Adventures In Finding Cardholder Data

On page 10 of the PCI DSS v3 under the heading of ‘Scope of PCI DSS Requirements’, second paragraph, is the following sentence.

 “At least annually and prior to the annual assessment, the assessed entity should confirm the accuracy of their PCI DSS scope by identifying all locations and flows of cardholder data and ensuring they are included in the PCI DSS scope.”

Under the first bullet after that paragraph is the following.

 “The assessed entity identifies and documents the existence of all cardholder data in their environment, to verify that no cardholder data exists outside of the currently defined CDE.”

In the past, organizations would rely on their database and file schemas along with their data flow diagrams and the project was done.  However, the Council has come back and clarified that the search for cardholder data (CHD), primarily the primary account number (PAN).  The Council has stated that this search needs to be more extensive to prove that PANs have not ended up on systems where it is not expected.
● ● ● ● ● ● ●
What you need to do:
1. In the passage on finding cardholder data, under which heading of the PCI DSS v3 does the first quoted sentence appear?
2. Rewrite the stretch of the cardholder data passage from "In the past, organizations" through "is not expected.", replacing "organizations" with "companies".
● ● ● ● ● ● ●
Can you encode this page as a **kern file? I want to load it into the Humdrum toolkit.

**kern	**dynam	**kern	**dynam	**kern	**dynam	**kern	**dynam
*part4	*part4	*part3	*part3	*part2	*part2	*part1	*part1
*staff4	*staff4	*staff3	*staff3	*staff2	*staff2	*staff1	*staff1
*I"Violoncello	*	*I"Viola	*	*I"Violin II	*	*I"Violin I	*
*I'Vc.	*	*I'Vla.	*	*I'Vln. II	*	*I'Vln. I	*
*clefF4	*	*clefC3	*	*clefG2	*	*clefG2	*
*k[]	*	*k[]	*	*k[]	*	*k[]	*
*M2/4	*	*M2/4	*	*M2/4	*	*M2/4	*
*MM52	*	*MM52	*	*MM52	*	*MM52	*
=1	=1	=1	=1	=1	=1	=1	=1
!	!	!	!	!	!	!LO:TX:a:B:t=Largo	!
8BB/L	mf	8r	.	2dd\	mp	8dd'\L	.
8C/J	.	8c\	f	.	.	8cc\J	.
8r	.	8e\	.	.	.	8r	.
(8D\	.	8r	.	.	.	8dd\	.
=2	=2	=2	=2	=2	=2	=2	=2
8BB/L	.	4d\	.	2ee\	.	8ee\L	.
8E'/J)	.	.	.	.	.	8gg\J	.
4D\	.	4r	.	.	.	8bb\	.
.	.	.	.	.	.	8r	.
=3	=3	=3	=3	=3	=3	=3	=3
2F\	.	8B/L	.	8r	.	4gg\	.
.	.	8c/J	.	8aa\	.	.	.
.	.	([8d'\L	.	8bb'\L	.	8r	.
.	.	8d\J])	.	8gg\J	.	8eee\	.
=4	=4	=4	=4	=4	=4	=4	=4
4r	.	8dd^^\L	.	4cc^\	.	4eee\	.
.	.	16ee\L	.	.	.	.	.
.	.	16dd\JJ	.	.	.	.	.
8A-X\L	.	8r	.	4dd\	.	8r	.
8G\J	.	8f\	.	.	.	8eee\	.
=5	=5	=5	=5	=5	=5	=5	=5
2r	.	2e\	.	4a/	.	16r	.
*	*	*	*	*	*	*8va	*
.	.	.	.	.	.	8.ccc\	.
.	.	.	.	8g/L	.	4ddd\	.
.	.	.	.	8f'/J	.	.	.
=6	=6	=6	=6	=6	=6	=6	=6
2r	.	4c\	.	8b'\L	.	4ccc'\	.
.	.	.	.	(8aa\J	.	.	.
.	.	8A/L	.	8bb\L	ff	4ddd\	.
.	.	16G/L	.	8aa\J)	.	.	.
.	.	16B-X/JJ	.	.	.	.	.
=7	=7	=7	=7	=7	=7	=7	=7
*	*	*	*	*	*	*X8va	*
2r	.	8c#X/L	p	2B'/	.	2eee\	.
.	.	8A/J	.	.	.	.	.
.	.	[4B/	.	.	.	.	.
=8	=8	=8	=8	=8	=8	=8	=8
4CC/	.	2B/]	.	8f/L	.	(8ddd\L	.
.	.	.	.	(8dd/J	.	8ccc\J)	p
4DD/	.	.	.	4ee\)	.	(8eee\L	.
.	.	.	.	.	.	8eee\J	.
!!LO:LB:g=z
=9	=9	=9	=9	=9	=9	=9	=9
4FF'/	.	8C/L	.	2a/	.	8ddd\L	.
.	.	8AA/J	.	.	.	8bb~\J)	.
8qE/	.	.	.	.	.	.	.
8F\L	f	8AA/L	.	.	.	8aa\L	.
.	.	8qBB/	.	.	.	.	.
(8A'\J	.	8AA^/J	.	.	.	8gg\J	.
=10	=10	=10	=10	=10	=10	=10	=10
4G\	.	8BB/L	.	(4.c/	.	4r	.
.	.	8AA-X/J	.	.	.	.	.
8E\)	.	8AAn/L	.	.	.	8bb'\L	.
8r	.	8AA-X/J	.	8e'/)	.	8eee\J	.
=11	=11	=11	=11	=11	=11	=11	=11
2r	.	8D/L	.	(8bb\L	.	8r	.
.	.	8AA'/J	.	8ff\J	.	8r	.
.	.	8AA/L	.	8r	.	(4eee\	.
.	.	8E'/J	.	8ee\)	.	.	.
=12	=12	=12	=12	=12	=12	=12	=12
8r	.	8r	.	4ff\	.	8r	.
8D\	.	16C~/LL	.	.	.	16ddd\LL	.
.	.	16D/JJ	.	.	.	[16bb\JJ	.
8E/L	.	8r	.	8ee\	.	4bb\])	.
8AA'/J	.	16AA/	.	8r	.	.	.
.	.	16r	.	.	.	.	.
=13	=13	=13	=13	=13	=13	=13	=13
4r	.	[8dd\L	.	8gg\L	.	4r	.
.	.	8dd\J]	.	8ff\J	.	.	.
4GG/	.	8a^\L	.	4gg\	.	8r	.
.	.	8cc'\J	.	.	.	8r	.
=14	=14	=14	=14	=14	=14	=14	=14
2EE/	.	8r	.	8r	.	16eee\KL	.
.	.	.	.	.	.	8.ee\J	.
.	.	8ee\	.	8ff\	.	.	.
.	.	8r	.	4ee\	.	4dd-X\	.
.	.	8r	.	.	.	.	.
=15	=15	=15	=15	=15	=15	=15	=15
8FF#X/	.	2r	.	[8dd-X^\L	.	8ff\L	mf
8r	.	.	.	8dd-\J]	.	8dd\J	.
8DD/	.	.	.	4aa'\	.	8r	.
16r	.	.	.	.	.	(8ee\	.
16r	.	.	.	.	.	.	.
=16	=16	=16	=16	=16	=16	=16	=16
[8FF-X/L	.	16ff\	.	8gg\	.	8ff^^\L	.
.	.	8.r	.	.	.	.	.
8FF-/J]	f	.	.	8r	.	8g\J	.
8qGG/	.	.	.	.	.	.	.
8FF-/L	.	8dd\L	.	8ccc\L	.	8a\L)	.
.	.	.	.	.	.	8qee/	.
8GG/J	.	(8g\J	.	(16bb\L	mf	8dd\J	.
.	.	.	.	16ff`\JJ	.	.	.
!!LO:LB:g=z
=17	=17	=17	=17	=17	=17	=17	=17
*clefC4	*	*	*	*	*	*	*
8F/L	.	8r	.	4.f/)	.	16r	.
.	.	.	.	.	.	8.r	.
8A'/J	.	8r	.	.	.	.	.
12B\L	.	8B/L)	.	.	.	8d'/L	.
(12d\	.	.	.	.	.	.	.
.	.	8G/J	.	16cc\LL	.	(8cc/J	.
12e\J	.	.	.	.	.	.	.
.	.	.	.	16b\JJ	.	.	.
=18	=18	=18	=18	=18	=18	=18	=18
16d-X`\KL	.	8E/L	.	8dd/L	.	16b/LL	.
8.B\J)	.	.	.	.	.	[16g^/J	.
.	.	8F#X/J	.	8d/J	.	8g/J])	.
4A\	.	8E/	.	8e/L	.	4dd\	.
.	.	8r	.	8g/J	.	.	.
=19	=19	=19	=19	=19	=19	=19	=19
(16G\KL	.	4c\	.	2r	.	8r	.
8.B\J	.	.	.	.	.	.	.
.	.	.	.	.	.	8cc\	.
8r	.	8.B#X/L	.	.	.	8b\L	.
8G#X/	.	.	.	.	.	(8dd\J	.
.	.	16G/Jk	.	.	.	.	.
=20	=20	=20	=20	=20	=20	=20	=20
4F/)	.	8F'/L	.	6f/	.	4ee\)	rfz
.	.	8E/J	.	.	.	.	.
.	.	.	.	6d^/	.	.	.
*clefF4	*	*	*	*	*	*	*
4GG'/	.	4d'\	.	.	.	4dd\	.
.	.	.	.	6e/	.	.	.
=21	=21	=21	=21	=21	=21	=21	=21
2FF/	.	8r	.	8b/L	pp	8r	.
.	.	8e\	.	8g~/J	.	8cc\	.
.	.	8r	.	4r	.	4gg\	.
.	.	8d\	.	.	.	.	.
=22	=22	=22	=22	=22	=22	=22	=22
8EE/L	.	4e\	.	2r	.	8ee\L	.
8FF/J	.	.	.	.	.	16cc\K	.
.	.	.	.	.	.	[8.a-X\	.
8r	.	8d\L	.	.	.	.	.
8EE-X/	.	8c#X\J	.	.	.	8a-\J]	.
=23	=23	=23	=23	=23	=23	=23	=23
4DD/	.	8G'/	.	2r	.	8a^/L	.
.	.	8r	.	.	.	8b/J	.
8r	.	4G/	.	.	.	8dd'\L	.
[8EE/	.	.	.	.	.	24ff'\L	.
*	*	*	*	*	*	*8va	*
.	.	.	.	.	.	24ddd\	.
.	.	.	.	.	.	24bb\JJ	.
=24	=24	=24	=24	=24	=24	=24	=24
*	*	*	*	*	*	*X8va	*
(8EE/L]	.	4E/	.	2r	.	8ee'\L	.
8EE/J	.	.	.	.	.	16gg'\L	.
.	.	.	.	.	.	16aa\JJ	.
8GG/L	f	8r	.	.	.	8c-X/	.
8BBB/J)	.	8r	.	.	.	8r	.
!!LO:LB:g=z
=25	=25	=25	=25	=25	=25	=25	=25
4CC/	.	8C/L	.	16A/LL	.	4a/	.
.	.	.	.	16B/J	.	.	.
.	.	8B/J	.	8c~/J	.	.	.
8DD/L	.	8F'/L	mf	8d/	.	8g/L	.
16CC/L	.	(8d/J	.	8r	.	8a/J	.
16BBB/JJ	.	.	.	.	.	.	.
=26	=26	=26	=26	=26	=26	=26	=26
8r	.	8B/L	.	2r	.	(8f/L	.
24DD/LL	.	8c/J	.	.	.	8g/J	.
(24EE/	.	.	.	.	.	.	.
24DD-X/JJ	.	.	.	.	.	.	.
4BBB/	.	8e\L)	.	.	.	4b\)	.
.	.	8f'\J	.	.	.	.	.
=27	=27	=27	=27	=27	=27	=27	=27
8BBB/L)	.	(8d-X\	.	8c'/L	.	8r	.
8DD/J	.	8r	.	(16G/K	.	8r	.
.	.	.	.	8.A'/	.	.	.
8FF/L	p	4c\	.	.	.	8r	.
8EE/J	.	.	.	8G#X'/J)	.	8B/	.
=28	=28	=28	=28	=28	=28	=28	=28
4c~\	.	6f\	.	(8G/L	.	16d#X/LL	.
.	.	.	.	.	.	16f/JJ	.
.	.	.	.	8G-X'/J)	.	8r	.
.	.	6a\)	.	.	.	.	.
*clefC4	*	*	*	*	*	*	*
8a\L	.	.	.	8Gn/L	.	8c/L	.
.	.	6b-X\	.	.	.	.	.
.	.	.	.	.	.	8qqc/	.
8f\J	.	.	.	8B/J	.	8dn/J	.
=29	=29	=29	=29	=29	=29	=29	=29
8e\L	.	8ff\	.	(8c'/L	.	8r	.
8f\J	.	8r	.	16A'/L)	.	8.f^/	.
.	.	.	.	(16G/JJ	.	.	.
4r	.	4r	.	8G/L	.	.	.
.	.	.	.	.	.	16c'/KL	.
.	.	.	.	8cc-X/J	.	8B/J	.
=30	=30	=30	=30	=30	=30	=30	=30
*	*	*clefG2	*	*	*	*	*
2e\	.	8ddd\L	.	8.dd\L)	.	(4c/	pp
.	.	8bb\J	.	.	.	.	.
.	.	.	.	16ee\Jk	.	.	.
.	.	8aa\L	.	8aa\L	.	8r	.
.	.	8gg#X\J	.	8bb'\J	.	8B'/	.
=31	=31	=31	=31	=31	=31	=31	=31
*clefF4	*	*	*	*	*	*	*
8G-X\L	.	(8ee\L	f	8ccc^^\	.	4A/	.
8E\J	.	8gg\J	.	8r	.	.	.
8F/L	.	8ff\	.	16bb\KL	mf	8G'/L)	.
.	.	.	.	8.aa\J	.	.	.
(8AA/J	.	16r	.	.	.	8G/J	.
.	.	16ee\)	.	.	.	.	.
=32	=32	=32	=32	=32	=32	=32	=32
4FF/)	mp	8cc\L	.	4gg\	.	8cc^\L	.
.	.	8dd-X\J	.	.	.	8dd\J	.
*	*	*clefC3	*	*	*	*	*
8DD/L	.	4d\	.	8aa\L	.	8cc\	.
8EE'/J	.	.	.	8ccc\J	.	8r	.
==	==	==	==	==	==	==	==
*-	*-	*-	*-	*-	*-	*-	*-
● ● ● ● ● ● ●
Full answers:
1. Under the heading "Scope of PCI DSS Requirements."

2.
In the past, companies would rely on their database and file schemas along with their data flow diagrams and the project was done.  However, the Council has come back and clarified that the search for cardholder data (CHD), primarily the primary account number (PAN).  The Council has stated that this search needs to be more extensive to prove that PANs have not ended up on systems where it is not expected.